[PATCH v14 092/113] KVM: TDX: Handle TDX PV HLT hypercall

From: isaku . yamahata
Date: Mon May 29 2023 - 00:33:19 EST


From: Isaku Yamahata <isaku.yamahata@xxxxxxxxx>

Wire up TDX PV HLT hypercall to the KVM backend function.

Signed-off-by: Isaku Yamahata <isaku.yamahata@xxxxxxxxx>
---
arch/x86/kvm/vmx/tdx.c | 42 +++++++++++++++++++++++++++++++++++++++++-
arch/x86/kvm/vmx/tdx.h | 3 +++
2 files changed, 44 insertions(+), 1 deletion(-)

diff --git a/arch/x86/kvm/vmx/tdx.c b/arch/x86/kvm/vmx/tdx.c
index f8ff12e462f5..304ad5e20697 100644
--- a/arch/x86/kvm/vmx/tdx.c
+++ b/arch/x86/kvm/vmx/tdx.c
@@ -634,7 +634,32 @@ void tdx_vcpu_load(struct kvm_vcpu *vcpu, int cpu)

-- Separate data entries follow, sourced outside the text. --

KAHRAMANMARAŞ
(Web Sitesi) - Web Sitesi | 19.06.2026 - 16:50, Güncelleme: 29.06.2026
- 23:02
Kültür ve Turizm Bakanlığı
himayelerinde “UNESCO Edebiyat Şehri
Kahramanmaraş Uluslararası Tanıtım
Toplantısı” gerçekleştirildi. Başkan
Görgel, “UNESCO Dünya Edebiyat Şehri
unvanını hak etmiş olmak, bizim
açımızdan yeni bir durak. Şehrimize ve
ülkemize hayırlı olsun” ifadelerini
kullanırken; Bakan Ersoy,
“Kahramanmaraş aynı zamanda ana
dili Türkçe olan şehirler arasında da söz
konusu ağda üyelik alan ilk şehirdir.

bool tdx_protected_apic_has_interrupt(struct kvm_vcpu *vcpu)
{
- return pi_has_pending_interrupt(vcpu);
+ bool ret = pi_has_pending_interrupt(vcpu);
+ struct vcpu_tdx *tdx = to_tdx(vcpu);
+
+ if (ret || vcpu->arch.mp_state != KVM_MP_STATE_HALTED)
+ return true;
+
+ if (tdx->interrupt_disabled_hlt)
+ return false;
+
+ /*
+ * This is for the case where the virtual interrupt is recognized,
+ * i.e. set in vmcs.RVI, between the STI and "HLT". KVM doesn't have
+ * access to RVI and the interrupt is no longer in the PID (because it
+ * was "recognized". It doesn't get delivered in the guest because the
+ * TDCALL completes before interrupts are enabled.
+ *
+ * TDX modules sets RVI while in an STI interrupt shadow.
+ * - TDExit(typically TDG.VP.VMCALL<HLT>) from the guest to TDX module.
+ * The interrupt shadow at this point is gone.
+ * - It knows that there is an interrupt that can be delivered
+ * (RVI > PPR && EFLAGS.IF=1, the other conditions of 29.2.2 don't
+ * matter)
+ * - It forwards the TDExit nevertheless, to a clueless hypervisor that
+ * has no way to glean either RVI or PPR.
+ */
+ return !!xchg(&tdx->buggy_hlt_workaround, 0);
}

void tdx_prepare_switch_to_guest(struct kvm_vcpu *vcpu)
@@ -1002,6 +1027,17 @@ static int tdx_emulate_cpuid(struct kvm_vcpu *vcpu)
return 1;
}

+static int tdx_emulate_hlt(struct kvm_vcpu *vcpu)
+{
+ struct vcpu_tdx *tdx = to_tdx(vcpu);
+
+ /* See tdx_protected_apic_has_interrupt() to avoid heavy seamcall */
+ tdx->interrupt_disabled_hlt = tdvmcall_a0_read(vcpu);
+
+ tdvmcall_set_return_code(vcpu, TDG_VP_VMCALL_SUCCESS);
+ return kvm_emulate_halt_noskip(vcpu);
+}
+
static int handle_tdvmcall(struct kvm_vcpu *vcpu)
{
if (tdvmcall_exit_type(vcpu))
@@ -1010,6 +1046,8 @@ static int handle_tdvmcall(struct kvm_vcpu *vcpu)
switch (tdvmcall_leaf(vcpu)) {
case EXIT_REASON_CPUID:
return tdx_emulate_cpuid(vcpu);
+ case EXIT_REASON_HLT:
+ return tdx_emulate_hlt(vcpu);
default:
break;
}
@@ -1348,6 +1386,8 @@ void tdx_deliver_interrupt(struct kvm_lapic *apic, int delivery_mode,
struct kvm_vcpu *vcpu = apic->vcpu;
struct vcpu_tdx *tdx = to_tdx(vcpu);

+ /* See comment in tdx_protected_apic_has_interrupt(). */
+ tdx->buggy_hlt_workaround = 1;
/* TDX supports only posted interrupt. No lapic emulation. */
__vmx_deliver_posted_interrupt(vcpu, &tdx->pi_desc, vector);
}
diff --git a/arch/x86/kvm/vmx/tdx.h b/arch/x86/kvm/vmx/tdx.h
index 16f8e978633a..ff35cd8409d9 100644
--- a/arch/x86/kvm/vmx/tdx.h
+++ b/arch/x86/kvm/vmx/tdx.h
@@ -101,6 +101,9 @@ struct vcpu_tdx {
bool host_state_need_restore;
u64 msr_host_kernel_gs_base;

+ bool interrupt_disabled_hlt;
+ unsigned int buggy_hlt_workaround;
+
/*
* Dummy to make pmu_intel not corrupt memory.
* TODO: Support PMU for TDX. Future work.
--
2.25.1